Balsam Range have a lot to brag about. In just over a decade, they’ve managed to accumulate a stellar reputation as one of bluegrass’ best hopes, notching up two IBMA Awards in a single year, one for Entertainer of the Year and the other for Vocal Group of the Year, both of which were bestowed in 2014. The band, made up of Buddy Melton on fiddle and lead vocals, Darren Nicholson on mandolin and vocals; Tim Surrett on standup bass and vocals, Caleb Smith, and banjo player Dr. Marc Pruett, are all accredited bluegrass veterans, each with accomplishments accrued in his own right.
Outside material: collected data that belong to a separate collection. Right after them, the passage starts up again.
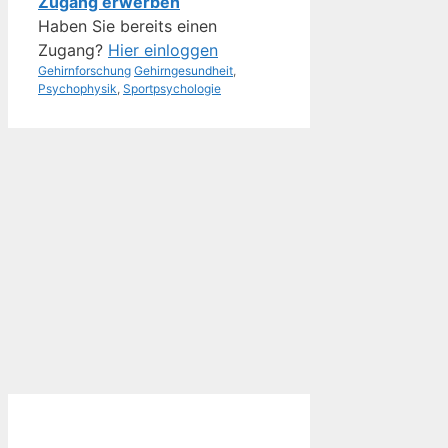
Zugang erwerben
Haben Sie bereits einen
Zugang?
Hier einloggen
Kategorien
Schlagwörter
Gehirnforschung
Gehirngesundheit
,
Psychophysik
,
Sportpsychologie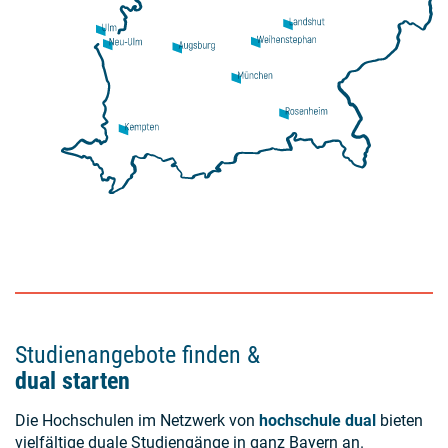
Studienangebote finden &
dual starten
Die Hochschulen im Netzwerk von
hochschule dual
bieten
vielfältige duale Studiengänge in ganz Bayern an.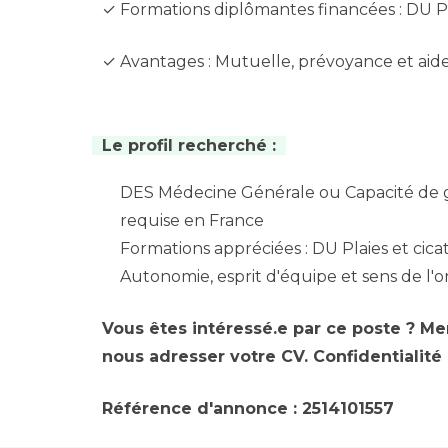
✓ Formations diplômantes financées : DU Plaie
✓ Avantages : Mutuelle, prévoyance et aid
Le profil recherché :
DES Médecine Générale ou Capacité de gé
requise en France
Formations appréciées : DU Plaies et cicat
Autonomie, esprit d'équipe et sens de l'o
Vous êtes intéressé.e par ce poste ? Me
nous adresser votre CV. Confidentialité
Référence d'annonce : 2514101557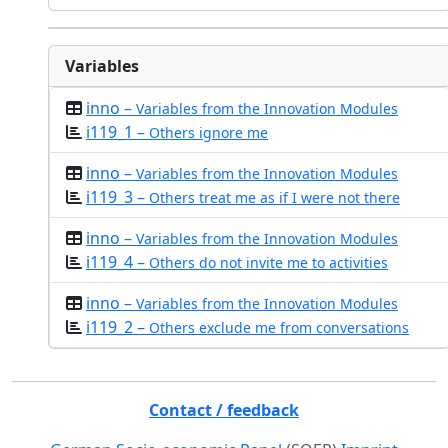
Variables
inno –
Variables from the Innovation Modules
i119_1 –
Others ignore me
inno –
Variables from the Innovation Modules
i119_3 –
Others treat me as if I were not there
inno –
Variables from the Innovation Modules
i119_4 –
Others do not invite me to activities
inno –
Variables from the Innovation Modules
i119_2 –
Others exclude me from conversations
Contact / feedback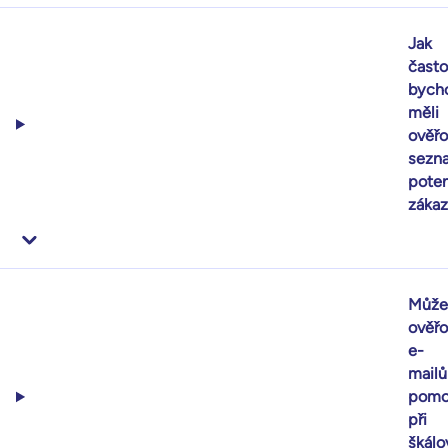
Jak
často
bych
měli
ověřo
sezn
poten
zákaz
Může
ověřo
e-
mailů
pomo
při
škálo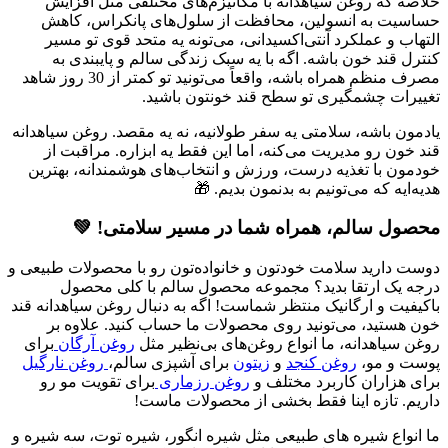
خلاصه که روغن سیاهدانه با مکانیزم‌های مختلفی مثل افزایش
حساسیت به انسولین، محافظت از سلول‌های پانکراس، کاهش
التهاب و عملکرد آنتی‌اکسیدانی، می‌تونه یه متحد قوی تو مسیر
کنترل قند خون باشه. اگه با یه سبک زندگی سالم و پایبندی به
مصرف منظم همراه باشه، واقعاً می‌تونید تو کمتر از 30 روز شاهد
تغییرات چشمگیری تو سطح قند خونتون باشید.
یادمون باشه، سلامتی یه سفر طولانیه، نه یه مقصد. روغن سیاهدانه
قند خون رو مدیریت می‌کنه، اما این فقط یه ابزاره. مراقبت از
خودمون با تغذیه درست، ورزش و انتخاب‌های هوشمندانه، بهترین
هدیه‌ایه که می‌تونیم به بدنمون بدیم. 🎁
محصول سالم، همراه شما در مسیر سلامتی! 💚
دوست دارید سلامت خودتون و خانواده‌تون رو با محصولات طبیعی و
درجه یک ارتقا بدید؟ مجموعه محصول سالم با کلی محصول
باکیفیت و ارگانیک منتظر شماست! اگه به دنبال روغن سیاهدانه قند
خون هستید، می‌تونید روی محصولات ما حساب کنید. علاوه بر
روغن سیاهدانه، ما انواع روغن‌های بی‌نظیر مثل
روغن آرگان
برای
پوست و مو،
روغن کنجد
و
زیتون
برای آشپزی سالم،
روغن نارگیل
برای هزاران کاربرد مختلف و
روغن رزماری
برای تقویت مو رو
داریم. تازه اینا فقط بخشی از محصولات ماست!
ما انواع شیره های طبیعی مثل شیره انگور، شیره توت، سه شیره و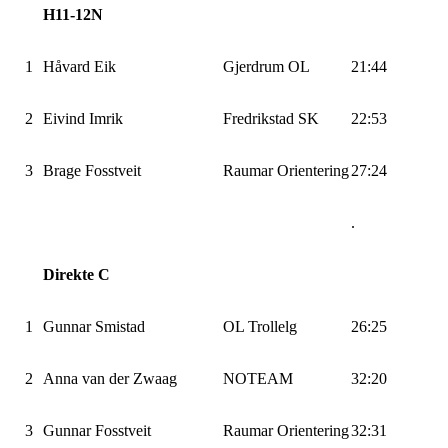
H11-12N
1
Håvard Eik
Gjerdrum OL
21:44
2
Eivind Imrik
Fredrikstad SK
22:53
3
Brage Fosstveit
Raumar Orientering
27:24
.
Direkte C
1
Gunnar Smistad
OL Trollelg
26:25
2
Anna van der Zwaag
NOTEAM
32:20
3
Gunnar Fosstveit
Raumar Orientering
32:31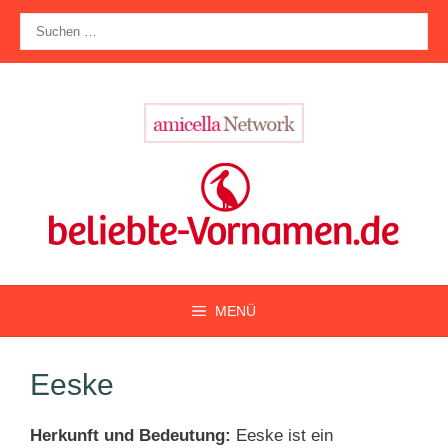
Zum
Suche
Inhalt
nach:
springen
MENÜ
Eeske
Herkunft und Bedeutung:
Eeske ist ein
Nevertheless, it’s their combined efforts that have reaped them their rewards, with six albums that rank them with the best in the biz.
Consequently, if the band wants to rest on their considerable laurels by replaying their greatest hits with the Atlanta Pops Orchestra Ensemble in tow, few fans would argue that they’ve earned the right to do so. That said, Mountain Overture equates to the Balsams’ best of, given the fact that the symphony and its strings are far from intrusive, and on some songs, hardly noticeable at all. That’s fine of course; these songs stand on their own and any opportunity for a reboot is one worth revisiting. Like Town Mountain, Flatt Lonesome and others of their ilk, their brand of bluegrass is decidedly pop-centric, and while their instrumental acumen is first rate, their accessibility factor is also of prime importance.
On those songs where the orchestra is given more of a voice — on Eldorado Blue, Matthew, I Hear the Mountains, and Any Old Road (Will Take You There) in particular — the results are immediately endearing. The band’s penchant for affecting narrative ballads (Jack Diamond, From a Georgia Battlefield, et. al.) is mined to full effect, and applied in tandem with the band’s own instrumental arsenal. With material that’s driven by strong stories to begin with, the heightened drama instilled by strings would seem an apt combination to begin with.
That said, newcomers ought to appreciate the opportunity for any introduction, regardless of how the arrangements are construed. Balsam Range is a band that adheres to all the precepts of grassicana while continually making melody their first priority. Consequently, their music transcends any single genre and rolls nicely into an overall easy listening motif.
Mountain Overture may be a title that overstated the case somewhat, as far as the full effect of its orchestral embellishment, but it ranks as a mighty impressive set of songs regardless.